Lutron Electronics, purveyors of historically proprietary smart-home technology, has only recently embraced third-party interoperability platforms like Apple HomeKit, ZigBee and IFTTT. Panelist Michael Pessina, Lutron president and co-CEO, explains how Lutron's very slow and calculated move to more openness has served the company well.
Pessina says Lutron would never favor openness and interoperability over system reliability and performance. Given consumer confusion in the marketplace and the perils of promised interoperability, should other big CE companies err on the side of closed-and-proud-of-it?
The Future of Smart Home Innovation
Friday, Jan. 8, 11:30 am to 12:30 pm (LVCC North Hall, room N253)
Brian Pope, SmartThings | LethaMcLaren, Icontrol | Michael Pessina, Lutron | Arthur Orduna, ADT
Burning Questions
Here are a list of topic areas culled from the panelists – all of which will be discussed during the CES Smart Home session.
- The million-dollar question: How do we as an industry get to the 80% of the market that isn’t really connected beyond a “smart” thermostat?
- The real user experience – Forget about UIs, and think about UX, which determines whether or not consumers will buy a product, install it, use it, and continue to build upon it. What is YOUR pathway … from teaching consumers about your product, getting them to buy it, ensuring they actually take it out of the box and set it up, keeping them from returning it, recommending it to friends and CONTINUE to pay residuals for many years, either from add-on devices or recurring services? What approaches have worked, and which have failed?
- Sales channels – What are the prospects for brick-and-mortar stores? Is it worth the floor space? Can/will anyone seriously support the category in a retail environment — whether cellphone stores, home improvement stores, big CE (Sears, target, Walmart, Best Buy). Is anyone doing it well?
- Professional installers – Will they become less important because of all the easy DIY products out there … or more important because of the wide range of connectivity choices? Any potential new business models/channels for pro installation and support? What are the prospects for better serving customers with professional installation and longer-term support?

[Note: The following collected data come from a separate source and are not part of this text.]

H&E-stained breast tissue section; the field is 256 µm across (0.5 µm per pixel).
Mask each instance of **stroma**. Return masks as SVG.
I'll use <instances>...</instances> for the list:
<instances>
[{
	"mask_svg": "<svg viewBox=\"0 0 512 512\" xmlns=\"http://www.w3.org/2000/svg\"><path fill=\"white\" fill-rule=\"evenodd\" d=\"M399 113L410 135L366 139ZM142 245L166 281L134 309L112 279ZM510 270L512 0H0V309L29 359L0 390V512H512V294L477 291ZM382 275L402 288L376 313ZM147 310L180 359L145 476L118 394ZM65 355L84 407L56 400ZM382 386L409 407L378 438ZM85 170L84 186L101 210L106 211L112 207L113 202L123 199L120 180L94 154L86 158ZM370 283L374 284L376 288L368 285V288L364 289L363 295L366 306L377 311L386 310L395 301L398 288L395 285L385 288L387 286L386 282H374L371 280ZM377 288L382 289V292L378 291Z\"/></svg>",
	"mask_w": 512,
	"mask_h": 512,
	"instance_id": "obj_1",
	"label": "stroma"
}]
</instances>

- Tech support – This area needs some work as there are so many points of failure in any given ecosystem. Who takes the tech support call? Do we need a return to the smart gateway, where a complete smart-home ecosystem can be exposed for remote diagnostics, from the hub to each end device?
- IoT network security and privacy – There are big concerns (real or imagined) about hacking the home through so many points of vulnerability. What is this doing to consumer attitudes regarding the smart home and how do we step up security measures? In a related vein: What are the best practices for user privacy? What happens with all that data collected by anyone touching the connected home?
- Standards, initiatives and interoperability – What are your thoughts on ZigBee, Z-Wave, Bluetooth mesh, Wi-Fi/6Lowpan, Thread, Nest Weave, HomeKit, DECT ULE, AllSeen, OIC and the others? And a larger question: Does out-of-the-box interoperability really matter? We have plenty of cross-protocol gateways. In any case, are closed ecosystems more effective and reliable?
- What are some macro trends that are affecting/will affect the smart-home business in the next one or two years? For example: sharing economy (an Uber-style support/installation model?), new-home construction, aging population, the ever-shrinking chip, government initiatives (e.g., legalization of marijuana, Medicare reimbursements, etc.) …
- Interesting tech trends or themes? Examples: audio analytics, video analytics, sensors, energy harvesting devices (like Enocean)?